Несмотря на ранний успех, а он пел на лучших оперных сценах в продолжение более двадцати лет, карьера его высоко не залетела. Она требовала нераздельной самоотдачи, между тем как он все время делил ее с отнимающими время и силы увлечениями, среди которых автомобильные гонки были одно время главным, причем тоже на лучших европейских сценах: знаменитый автодром в Монце, рядом с Миланом, был в двух шагах от его квартиры, и гоночные машины Формулы-1 (с открытыми колесами) часто сотрясали окна своими басами-профундо. Он и там взял множество призов. В то время гонщики разбивались чаще и фатальнее, чем теперь, и это его увлечение было предметом ужасных тревог его родителей: подобно пожилым родителям ненормального юноши из "Условных знаков", они с замирающим сердцем ждали у телефона в комнатах, которые с начала 1960-х годов занимали в старом крыле огромной гостиницы "Палас" в Монтр., когда он наконец позвонит после очередной гонки, чтобы подтвердить, что жив и цел. "Хочется перекреститься всякий раз, что он звонит", -- признался как-то Набоков своей сестре. С тем же затаенным ужасом они дожидались у подножья высоченных Тетонских скал в Вайоминге, тревожно глядя вверх, где в быстро сгущавшихся сумерках горный массив уже терял очертания и казался просто расплывчатой свинцовой равнодушной стеной, не зная, что их семнадцатилетний сын застрял на узком карнизе в двух верстах над ними... боль он мог выносить чрезвычайную (однажды полетел из Флоридыв Швейцарию со сломанной на теннисе ступней, при его почти двухметровом росте и шестипудовом весе), отважен был отчаянно. И он всегда звонил им.
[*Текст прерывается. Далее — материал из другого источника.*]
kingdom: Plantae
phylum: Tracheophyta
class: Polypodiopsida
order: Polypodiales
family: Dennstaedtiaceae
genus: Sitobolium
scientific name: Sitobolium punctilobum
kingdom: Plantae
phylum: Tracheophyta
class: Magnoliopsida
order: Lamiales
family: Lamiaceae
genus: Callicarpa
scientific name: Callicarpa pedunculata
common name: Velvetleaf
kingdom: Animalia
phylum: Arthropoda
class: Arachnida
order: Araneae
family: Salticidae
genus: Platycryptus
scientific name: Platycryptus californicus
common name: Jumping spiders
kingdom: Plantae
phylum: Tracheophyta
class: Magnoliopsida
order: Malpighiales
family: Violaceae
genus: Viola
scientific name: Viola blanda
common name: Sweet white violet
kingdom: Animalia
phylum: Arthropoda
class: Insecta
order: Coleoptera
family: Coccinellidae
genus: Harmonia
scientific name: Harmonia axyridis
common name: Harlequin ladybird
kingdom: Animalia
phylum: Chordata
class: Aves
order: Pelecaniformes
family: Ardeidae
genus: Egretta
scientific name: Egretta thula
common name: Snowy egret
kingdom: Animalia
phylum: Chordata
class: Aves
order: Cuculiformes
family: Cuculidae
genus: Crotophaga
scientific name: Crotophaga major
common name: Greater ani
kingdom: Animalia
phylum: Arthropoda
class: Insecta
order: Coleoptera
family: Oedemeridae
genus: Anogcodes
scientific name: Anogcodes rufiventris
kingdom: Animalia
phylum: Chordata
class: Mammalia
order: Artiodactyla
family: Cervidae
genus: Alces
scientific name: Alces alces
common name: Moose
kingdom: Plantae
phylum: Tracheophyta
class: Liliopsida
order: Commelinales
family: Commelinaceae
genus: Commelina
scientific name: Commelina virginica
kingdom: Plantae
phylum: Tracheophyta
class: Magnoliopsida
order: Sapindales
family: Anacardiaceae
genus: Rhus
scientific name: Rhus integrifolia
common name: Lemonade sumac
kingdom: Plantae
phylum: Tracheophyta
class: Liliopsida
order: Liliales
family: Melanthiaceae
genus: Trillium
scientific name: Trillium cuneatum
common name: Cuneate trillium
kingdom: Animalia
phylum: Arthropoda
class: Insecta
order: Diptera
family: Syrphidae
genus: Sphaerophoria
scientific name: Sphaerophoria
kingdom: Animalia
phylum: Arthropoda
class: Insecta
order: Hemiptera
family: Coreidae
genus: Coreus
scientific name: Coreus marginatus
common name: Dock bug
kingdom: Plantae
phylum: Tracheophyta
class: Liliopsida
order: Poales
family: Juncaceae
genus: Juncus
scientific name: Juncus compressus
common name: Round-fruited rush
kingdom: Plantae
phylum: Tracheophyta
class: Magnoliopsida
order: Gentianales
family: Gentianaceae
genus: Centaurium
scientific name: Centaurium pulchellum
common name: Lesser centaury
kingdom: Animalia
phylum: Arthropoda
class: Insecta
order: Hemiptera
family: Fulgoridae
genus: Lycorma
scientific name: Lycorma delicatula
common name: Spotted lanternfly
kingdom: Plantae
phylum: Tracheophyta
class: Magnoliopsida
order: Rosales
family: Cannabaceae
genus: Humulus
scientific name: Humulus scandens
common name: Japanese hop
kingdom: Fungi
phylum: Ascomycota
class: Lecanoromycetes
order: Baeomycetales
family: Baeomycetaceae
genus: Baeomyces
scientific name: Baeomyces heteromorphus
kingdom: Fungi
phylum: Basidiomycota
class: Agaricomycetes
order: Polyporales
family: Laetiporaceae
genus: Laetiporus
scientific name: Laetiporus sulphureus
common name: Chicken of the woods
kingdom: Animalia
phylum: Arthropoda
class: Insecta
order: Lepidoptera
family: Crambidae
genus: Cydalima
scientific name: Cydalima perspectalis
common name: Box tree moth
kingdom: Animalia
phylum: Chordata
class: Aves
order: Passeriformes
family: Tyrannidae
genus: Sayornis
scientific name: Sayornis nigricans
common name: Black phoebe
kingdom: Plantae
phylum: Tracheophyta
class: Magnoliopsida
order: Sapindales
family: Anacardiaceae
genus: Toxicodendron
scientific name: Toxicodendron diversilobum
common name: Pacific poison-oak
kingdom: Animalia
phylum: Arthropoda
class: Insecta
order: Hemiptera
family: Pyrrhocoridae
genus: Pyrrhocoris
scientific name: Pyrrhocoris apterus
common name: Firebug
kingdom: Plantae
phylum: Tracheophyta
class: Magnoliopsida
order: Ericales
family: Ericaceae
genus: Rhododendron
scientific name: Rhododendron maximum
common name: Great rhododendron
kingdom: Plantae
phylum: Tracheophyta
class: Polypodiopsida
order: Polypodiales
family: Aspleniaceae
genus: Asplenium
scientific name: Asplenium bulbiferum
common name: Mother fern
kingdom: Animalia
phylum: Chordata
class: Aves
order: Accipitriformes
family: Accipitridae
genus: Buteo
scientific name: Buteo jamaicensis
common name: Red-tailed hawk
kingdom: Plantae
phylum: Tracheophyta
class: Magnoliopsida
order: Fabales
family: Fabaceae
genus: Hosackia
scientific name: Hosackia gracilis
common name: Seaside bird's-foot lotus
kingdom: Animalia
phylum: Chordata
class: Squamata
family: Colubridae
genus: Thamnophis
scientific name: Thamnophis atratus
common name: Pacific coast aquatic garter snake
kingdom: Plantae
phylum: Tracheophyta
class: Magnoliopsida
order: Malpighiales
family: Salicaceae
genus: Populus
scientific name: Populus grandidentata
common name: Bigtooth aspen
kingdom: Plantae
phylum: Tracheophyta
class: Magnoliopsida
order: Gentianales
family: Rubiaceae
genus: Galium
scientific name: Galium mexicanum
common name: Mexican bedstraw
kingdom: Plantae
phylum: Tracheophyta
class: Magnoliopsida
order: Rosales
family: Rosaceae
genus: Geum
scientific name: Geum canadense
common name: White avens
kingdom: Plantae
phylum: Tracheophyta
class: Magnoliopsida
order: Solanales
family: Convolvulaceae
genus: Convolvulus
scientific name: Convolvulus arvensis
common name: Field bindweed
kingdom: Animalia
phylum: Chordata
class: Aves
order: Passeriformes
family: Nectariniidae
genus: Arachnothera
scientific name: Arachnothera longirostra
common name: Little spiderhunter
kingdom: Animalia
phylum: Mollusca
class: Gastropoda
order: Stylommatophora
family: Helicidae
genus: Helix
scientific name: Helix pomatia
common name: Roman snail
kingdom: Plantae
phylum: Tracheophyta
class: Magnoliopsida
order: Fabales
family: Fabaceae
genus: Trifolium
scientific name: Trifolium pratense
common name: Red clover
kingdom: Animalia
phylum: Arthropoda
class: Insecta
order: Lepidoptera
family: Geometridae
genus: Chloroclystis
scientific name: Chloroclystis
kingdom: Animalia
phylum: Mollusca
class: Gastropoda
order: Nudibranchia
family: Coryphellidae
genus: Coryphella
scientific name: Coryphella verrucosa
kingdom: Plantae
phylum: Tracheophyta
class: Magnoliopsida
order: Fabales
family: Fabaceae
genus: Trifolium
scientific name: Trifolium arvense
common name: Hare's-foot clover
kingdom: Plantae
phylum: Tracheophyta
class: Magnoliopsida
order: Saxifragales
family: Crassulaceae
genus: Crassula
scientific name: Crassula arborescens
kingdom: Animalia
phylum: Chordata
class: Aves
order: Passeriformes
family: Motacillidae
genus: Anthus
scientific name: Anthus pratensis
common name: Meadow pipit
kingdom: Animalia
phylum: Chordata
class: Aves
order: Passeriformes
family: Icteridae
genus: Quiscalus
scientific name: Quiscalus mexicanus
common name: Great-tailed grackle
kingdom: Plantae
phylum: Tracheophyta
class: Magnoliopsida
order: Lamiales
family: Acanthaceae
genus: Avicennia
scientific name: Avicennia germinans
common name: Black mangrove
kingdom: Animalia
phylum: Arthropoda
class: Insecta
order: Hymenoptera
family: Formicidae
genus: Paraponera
Когда, выкарабкавшись через окно из горящей "феррари" (у нее на большой скорости на шоссе из Монтр. в Лозанну отказали тормоза и она на лету влетела в парапет), он лежал потом с обгоревшим телом в огромном пузыре в лозанской клинике, превозмогая дикую боль, -- слабым, но спокойным голосом он известил по телефону старую мать, что не может, как уговаривались, обедать у нее вечером. Конечно, это героика некоторых героев романов Набокова, но она была ему свойственна по натуре, а не усвоена подражанием".
Вот, пожалуй, сама квинтэсенция статьи "Скорость и старость", красной нитью в которой проходит мысль об увлечении Дмитрия скоростью. Поэтому и завершается она предостережением отца: "Тише едешь, сынок, -- дальше и дальше будешь".